■ **Exercises**
1: Transcribe the passage of the Go profiling excerpt below, starting at "func efficientFunction(iterations int)" and ending at "defer memFile.Close()".
2: For the Go profiling excerpt below, decide whether each statement agrees with it, answering yes or no and quoting the deciding words: (a) The heap profile is written to a file named "mem.prof." (b) The function efficientFunction makes a new 1MB allocation on every iteration. (c) The program calls runtime.GC() before writing the heap profile.
3: According to the Go profiling excerpt below, what does memory profiling track?

■ **Extract to read**
────────

Tip: For live HTTP services, capture CPU profiles without stopping the service:
go tool pprof http://localhost:6060/debug/pprof/profile?seconds=30

Memory Profiling

Memory profiling tracks heap allocations, helping identify memory leaks and excessive allocation patterns.

Heap Allocation Profiling

package main

import (
    "fmt"
    "os"
    "runtime"
    "runtime/pprof"
)

func leakyFunction(iterations int) {
    for i := 0; i < iterations; i++ {
        // Allocate but forget to free - creates memory pressure
        _ = make([]byte, 1024*1024) // 1MB allocation
    }
}

func efficientFunction(iterations int) {
    buf := make([]byte, 0, 10)
    for i := 0; i < iterations; i++ {
        buf = buf[:0] // Reuse buffer
        buf = append(buf, byte(i))
    }
}

func main() {
    memFile, _ := os.Create("mem.prof")
    defer memFile.Close()

    // Run operations
    runtime.GC()
    if err := pprof.WriteHeapProfile(memFile); err != nil {
        panic(err)
    }

    leakyFunction(1000)

────────

■ **Extracted information**
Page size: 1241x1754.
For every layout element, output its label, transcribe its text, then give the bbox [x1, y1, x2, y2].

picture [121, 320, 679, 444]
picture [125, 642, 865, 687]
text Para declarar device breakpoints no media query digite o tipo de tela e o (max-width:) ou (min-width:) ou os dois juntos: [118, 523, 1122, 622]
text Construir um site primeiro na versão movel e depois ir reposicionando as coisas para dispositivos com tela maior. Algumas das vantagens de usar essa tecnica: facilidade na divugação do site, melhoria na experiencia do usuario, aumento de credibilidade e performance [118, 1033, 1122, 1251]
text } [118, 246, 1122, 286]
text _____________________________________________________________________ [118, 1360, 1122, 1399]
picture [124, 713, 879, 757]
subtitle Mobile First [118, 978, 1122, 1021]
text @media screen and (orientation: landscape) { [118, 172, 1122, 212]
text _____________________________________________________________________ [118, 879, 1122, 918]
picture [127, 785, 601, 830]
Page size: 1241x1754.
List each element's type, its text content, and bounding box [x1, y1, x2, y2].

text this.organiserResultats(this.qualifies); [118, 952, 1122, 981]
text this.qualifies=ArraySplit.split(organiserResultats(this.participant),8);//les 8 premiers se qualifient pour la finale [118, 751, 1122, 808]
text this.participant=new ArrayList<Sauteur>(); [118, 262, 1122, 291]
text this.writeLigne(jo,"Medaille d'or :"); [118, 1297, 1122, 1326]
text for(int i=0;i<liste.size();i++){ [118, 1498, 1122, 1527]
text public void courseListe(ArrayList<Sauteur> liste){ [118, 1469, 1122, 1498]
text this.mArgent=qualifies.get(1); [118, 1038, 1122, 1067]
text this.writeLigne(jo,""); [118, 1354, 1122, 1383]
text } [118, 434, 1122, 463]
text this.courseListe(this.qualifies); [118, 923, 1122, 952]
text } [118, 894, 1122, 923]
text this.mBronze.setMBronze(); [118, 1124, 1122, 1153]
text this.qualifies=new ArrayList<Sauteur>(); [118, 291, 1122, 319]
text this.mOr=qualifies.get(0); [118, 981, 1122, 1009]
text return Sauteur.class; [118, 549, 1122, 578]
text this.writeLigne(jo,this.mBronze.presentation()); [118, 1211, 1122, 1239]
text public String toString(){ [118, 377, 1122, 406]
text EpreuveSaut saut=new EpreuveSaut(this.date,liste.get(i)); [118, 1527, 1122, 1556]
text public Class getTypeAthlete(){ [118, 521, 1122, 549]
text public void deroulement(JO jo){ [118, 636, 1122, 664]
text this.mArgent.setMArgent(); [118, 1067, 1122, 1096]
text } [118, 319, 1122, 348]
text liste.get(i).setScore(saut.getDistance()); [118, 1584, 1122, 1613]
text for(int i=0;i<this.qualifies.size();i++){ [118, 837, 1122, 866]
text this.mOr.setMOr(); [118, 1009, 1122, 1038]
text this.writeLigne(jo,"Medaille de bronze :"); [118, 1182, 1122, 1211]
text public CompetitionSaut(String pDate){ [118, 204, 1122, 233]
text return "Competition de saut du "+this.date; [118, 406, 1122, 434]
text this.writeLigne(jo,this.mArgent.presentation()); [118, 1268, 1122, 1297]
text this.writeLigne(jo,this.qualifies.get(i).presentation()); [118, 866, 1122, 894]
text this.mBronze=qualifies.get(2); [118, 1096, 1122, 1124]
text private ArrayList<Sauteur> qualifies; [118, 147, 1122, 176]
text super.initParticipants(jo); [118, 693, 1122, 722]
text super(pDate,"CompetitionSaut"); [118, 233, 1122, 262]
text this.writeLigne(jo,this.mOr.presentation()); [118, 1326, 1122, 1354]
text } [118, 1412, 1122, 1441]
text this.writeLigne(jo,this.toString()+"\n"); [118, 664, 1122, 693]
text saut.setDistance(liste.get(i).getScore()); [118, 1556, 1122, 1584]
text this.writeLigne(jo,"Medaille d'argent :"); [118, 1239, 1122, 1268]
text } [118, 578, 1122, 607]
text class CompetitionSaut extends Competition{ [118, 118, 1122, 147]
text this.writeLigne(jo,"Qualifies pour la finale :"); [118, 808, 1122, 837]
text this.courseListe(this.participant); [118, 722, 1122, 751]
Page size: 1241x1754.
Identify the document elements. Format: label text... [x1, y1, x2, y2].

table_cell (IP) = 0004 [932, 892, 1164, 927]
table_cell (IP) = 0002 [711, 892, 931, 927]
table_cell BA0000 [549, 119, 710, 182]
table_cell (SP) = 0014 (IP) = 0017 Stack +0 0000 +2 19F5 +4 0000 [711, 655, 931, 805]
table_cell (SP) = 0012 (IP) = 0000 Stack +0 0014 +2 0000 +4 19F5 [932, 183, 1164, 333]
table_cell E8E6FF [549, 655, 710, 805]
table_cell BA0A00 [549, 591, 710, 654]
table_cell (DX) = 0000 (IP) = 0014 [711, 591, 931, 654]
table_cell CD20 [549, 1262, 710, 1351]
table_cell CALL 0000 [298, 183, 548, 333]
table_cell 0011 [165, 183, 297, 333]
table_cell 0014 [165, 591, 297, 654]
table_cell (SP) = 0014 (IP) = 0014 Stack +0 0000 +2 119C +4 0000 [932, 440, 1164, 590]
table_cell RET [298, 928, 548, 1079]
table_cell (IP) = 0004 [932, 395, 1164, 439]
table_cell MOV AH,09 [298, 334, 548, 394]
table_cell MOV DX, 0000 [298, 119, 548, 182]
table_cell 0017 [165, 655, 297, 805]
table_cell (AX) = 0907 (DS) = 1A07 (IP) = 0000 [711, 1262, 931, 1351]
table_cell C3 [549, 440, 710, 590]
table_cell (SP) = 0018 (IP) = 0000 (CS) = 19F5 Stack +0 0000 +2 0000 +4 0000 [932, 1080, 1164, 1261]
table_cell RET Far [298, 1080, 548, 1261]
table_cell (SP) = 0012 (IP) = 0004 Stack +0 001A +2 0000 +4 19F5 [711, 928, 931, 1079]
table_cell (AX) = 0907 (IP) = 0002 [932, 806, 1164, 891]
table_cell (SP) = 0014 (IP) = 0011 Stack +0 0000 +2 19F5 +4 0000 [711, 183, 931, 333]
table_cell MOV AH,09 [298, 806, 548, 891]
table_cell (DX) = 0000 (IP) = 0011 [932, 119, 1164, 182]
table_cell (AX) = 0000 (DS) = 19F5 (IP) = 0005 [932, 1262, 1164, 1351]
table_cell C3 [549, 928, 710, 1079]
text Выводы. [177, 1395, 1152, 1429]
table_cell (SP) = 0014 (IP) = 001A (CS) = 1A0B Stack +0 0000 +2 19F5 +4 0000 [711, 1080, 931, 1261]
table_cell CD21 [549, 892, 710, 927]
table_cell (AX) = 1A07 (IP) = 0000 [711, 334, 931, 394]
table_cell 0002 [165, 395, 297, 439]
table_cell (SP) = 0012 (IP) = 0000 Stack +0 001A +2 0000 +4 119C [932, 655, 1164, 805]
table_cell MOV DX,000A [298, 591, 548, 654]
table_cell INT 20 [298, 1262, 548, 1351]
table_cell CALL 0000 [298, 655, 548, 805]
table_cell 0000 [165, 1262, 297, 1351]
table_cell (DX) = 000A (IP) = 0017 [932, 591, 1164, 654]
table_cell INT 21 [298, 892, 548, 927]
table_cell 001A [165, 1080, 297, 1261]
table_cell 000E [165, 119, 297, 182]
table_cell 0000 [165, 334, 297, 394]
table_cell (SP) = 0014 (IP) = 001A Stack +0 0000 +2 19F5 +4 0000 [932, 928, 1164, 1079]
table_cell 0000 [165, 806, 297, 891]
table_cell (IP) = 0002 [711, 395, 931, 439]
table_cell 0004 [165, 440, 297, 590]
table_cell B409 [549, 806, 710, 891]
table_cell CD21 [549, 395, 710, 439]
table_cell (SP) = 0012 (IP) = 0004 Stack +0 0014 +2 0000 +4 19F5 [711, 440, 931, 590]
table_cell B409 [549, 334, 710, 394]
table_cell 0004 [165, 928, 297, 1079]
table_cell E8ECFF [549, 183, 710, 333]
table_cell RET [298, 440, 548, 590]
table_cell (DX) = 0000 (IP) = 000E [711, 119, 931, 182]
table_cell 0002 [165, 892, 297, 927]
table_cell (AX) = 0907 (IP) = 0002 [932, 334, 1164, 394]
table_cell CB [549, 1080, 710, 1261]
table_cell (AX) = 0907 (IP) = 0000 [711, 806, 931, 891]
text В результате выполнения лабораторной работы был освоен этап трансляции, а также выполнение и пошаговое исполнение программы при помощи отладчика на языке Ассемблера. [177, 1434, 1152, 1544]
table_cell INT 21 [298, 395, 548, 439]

────────

■ **Task responses**
1:
func efficientFunction(iterations int) {
    buf := make([]byte, 0, 10)
    for i := 0; i < iterations; i++ {
        buf = buf[:0] // Reuse buffer
        buf = append(buf, byte(i))
    }
}

func main() {
    memFile, _ := os.Create("mem.prof")
    defer memFile.Close()

2:
(a) Yes: "memFile, _ := os.Create("mem.prof")"
(b) No: "buf = buf[:0] // Reuse buffer"
(c) Yes: "runtime.GC()" comes before "if err := pprof.WriteHeapProfile(memFile); err != nil {"

3: Heap allocations.